Dr. Nagesh Kumar, Prof. Ram Singh, Dr. Rajiv Ranjan, Dr. Poonam Gupta and Sanjay Malhotra, voted to decrease the policy repo rate by 50 bps. Saugata Bhattacharya voted for a 25 bps cut in repo rate.
Staggered CRR cut
The CRR will be reduced to 3% of net demand and time liabilities (NDTL) in a staggered manner, with four cuts of 25 bps each taking effect from the fortnights beginning September 6, October 4, November 1, and November 29. One basis point is equal to 0.01%.
Also read: RBI repo cut: Industry reactions
“This decision is in consonance with the objective of achieving the medium-term target for consumer price index (CPI) inflation of 4% within a band of +/- 2%, while supporting growth,” the RBI said in the monetary policy statement.
The MPC believed that, despite global uncertainties, Indian economic activity will continue to maintain momentum in the financial year 2025-26, supported by private consumption and traction in fixed capital formation.

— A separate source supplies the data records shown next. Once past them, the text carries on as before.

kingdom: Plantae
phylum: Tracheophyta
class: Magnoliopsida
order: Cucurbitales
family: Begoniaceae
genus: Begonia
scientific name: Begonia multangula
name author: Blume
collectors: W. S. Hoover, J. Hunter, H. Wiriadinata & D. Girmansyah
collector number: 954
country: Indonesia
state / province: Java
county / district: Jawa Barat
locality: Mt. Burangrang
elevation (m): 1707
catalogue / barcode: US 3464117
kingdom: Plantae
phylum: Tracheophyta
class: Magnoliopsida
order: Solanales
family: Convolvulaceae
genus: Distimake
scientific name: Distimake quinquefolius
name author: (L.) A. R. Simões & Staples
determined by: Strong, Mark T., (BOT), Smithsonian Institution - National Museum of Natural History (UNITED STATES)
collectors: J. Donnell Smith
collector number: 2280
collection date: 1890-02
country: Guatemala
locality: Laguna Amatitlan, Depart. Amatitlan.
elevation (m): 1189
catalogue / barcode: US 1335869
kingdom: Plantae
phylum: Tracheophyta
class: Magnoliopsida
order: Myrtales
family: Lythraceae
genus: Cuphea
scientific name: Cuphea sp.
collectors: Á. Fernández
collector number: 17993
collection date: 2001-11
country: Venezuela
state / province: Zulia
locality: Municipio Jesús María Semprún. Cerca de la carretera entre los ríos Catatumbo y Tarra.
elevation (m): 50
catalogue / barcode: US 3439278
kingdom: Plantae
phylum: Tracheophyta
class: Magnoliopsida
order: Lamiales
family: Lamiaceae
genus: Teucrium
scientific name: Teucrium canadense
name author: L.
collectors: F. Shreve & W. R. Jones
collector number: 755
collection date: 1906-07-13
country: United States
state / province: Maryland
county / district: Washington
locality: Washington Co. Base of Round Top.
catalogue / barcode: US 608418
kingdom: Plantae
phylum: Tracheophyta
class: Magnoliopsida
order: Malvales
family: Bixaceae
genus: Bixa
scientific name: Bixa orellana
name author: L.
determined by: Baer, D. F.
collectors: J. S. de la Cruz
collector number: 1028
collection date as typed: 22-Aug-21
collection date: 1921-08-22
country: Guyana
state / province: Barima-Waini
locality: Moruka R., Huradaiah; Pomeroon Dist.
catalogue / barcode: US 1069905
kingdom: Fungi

Maintaining GDP growth forecast
Taking various factors into account, real GDP growth for 2025-26 has been maintained and projected at 6.5%, with first quarter (Q1) growth of 6.5%, Q2 at 6.7%, Q3 at 6.6%, and Q4 at 6.3%.
“The sustained rural economic activity bodes well for rural demand, while continued expansion in services sector is expected to support the revival in urban demand,” the RBI said. “Investment activity is expected to improve in light of higher capacity utilisation, improving balance sheets of financial and non-financial corporates, and government’s capital expenditure push,” it added.
On the supply side, agriculture prospects remain bright on the back of an above-normal southwest monsoon forecast and resilient allied activities, it pointed out.
Predicting lower inflation
With inflation under control within the tolerance band, and assuming a normal monsoon, CPI inflation for 2025-26 has been revised downwards from the earlier 4%, and is now projected at 3.7%, with Q1 at 2.9%; Q2 at 3.4%; Q3 at 3.9%; and Q4 at 4.4%.
The MPC also decided to change its policy stance from accommodative to neutral, leaving it free to raise repo rates if inflation trends change. “After having reduced the policy repo rate by 100 bps in quick succession since February 2025, under the current circumstances, monetary policy is left with very limited space to support growth. Hence, the MPC also decided to change the stance from accommodative to neutral,” the Governor said.
‘Fast-changing situation’
“From here onwards, the MPC will be carefully assessing the incoming data and the evolving outlook to chart out the future course of monetary policy in order to strike the right growth-inflation balance. The fast-changing global economic situation too necessitates continuous monitoring and assessment of the evolving macroeconomic outlook,” the RBI said.
Mr. Malhotra said the stress witnessed earlier in the retail segments, such as unsecured personal loans and credit card receivables, has abated, while the stress in the micro-finance segment is persisting. “Banks and NBFCs active in these segments are already recalibrating their business models, strengthening their credit underwriting practices and stepping up their collection efforts to avoid any excessive build-up of risks on this front in future,” he said.
“At the Reserve Bank, therefore, while price stability remains the focus of monetary policy, we are not oblivious to putting in place complementary monetary and credit policies and regulations that support growth and prosperity,” he highlighted.